Before we compare Swift and Ripple, let’s quickly profile each solution.

Swift

Swift is the Society for Worldwide Interbank Financial Telecommunications. It was founded in 1973, and became operational in 1977. In simple terms, it is a vast information messaging network that allows banks and other financial institutions around the world to send money to each other, by using a standardised code system. Today it is the dominant method for processing cross-border payments. It is used by more than 11,000 member institutions. Collectively they send an average of 44.8 million messages daily through the network. Read our dedicated article all about Swift.

Ripple

Ripple (owned by Ripple Labs) was founded in 2012. It is the majority holder of the XRP cryptocurrency that runs on the XRP Ledger public blockchain, and uses that to facilitate international payments. Since launch it has processed $30bn worth of volume and 20m transactions. It claims that its payments solution is faster, more transparent and more cost-effective than traditional financial services. It also provides cryptocurrency liquidity, digital asset management, and private ledger issuance and administration of stablecoins and CBDCs. All these products are enabled through RippleNet, a network of financial partners around the world. Unlike other cryptocurrencies that advocate complete independence from traditional finance, RippleNet is designed to work with banks and financial institutions as an alternative system for moving money globally.

Swift vs Ripple: 6 key comparison points for business payments

In this section we’ll compare Swift and Ripple against six key criteria. These are transaction speed, cost efficiency, the impact of intermediaries and correspondent banks, liquidity and currency support, regulatory compliance, and finally the scale of industry adoption and integration.

#1. Transaction speed 

Transaction speed in international payments refers to the time it takes for a financial transaction to be processed and settled. Faster transaction speeds reduce the time it takes for funds to reach the recipient, improving cash flow. 

Swift has had a reputation for slow transactions, with payments taking up to five days to process for some regions. The speed of a Swift transaction can be impacted by a variety of factors. These include the schedule of batch processing (Swift groups together transactions of a similar type and sends these as one), and the time of day (Swift transactions are typically processed during regular banking hours). Other factors affecting the speed of a Swift transaction include: a bank’s exchange rate policies and the specific currencies involved, the involvement of intermediary banks that handle the funds as they move from the sender to the recipient, the value and nature of the payment, and observance of regulatory obligations. 
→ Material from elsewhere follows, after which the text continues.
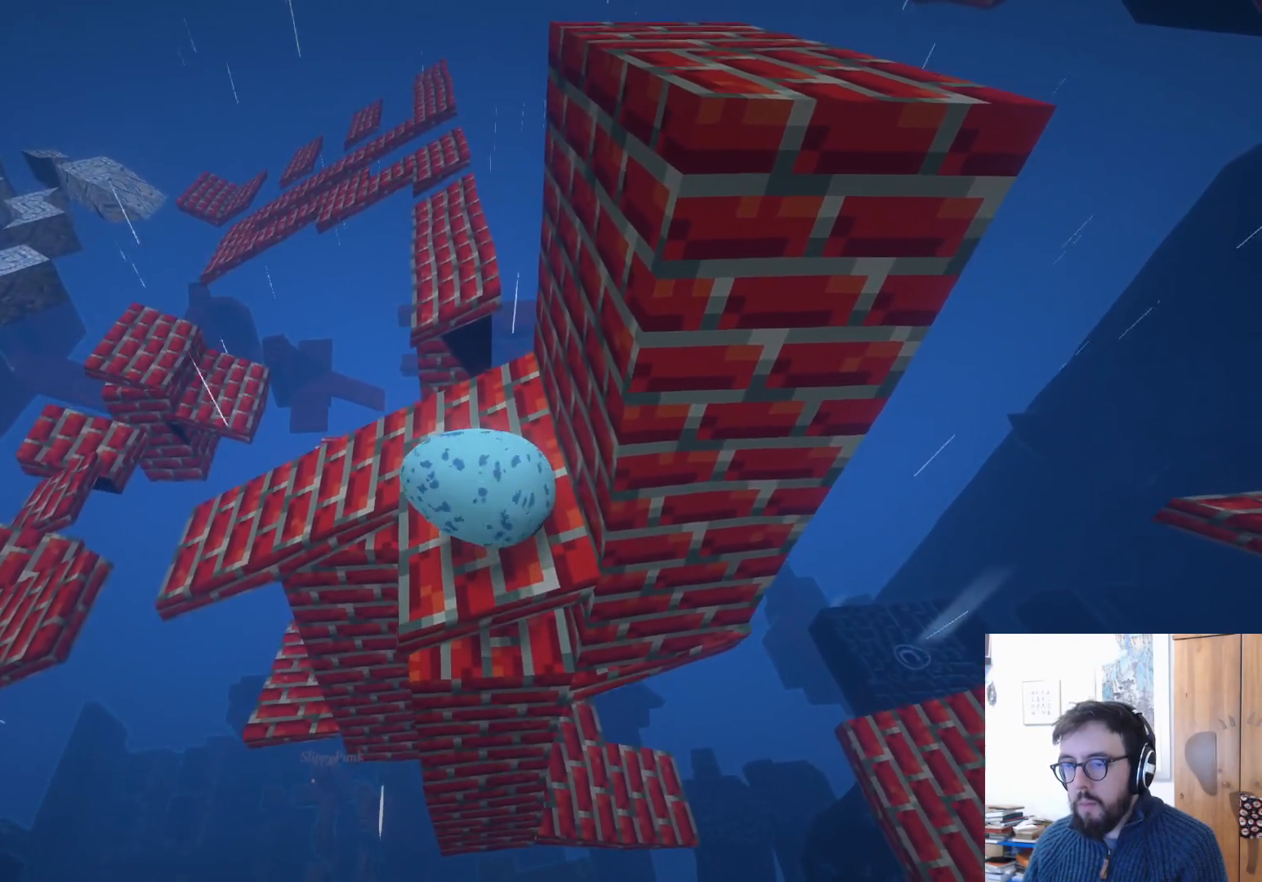
{"buttons": [], "left_stick": "up-right", "right_stick": "center", "events": [[50, "left_stick", "up-right"], [67, "right_stick", "down-right"], [233, "right_stick", "center"]]}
Here’s a simple comparison of settlement speed of a fiat to fiat transaction going via the Swift network, versus one that uses distributed ledger technology, eg a blockchain network.

In recent years Swift has delivered innovations that have improved transaction speed. Swift gpi (‘Global Payments Innovation’) was launched in 2017, unifying previously dislocated domestic real-time payment networks. It uses a unique end-to-end transaction reference (UETR) to pinpoint the status of payments in real-time, and redirect them to faster paths. It also offers a pre-validation feature, which reduces the likelihood of transaction failure. Swift gpi already enables $300 billion of daily transactions, 50% of which are completed within 30 minutes, and 96% in under 24 hours. In 2021, Swift Go was launched on this new payment rail, and is targeted at SMBs that make low-value (less than 10,000 USD, GBP or EUR) cross-border payments. Its fastest transaction had been recorded at just 21 seconds. 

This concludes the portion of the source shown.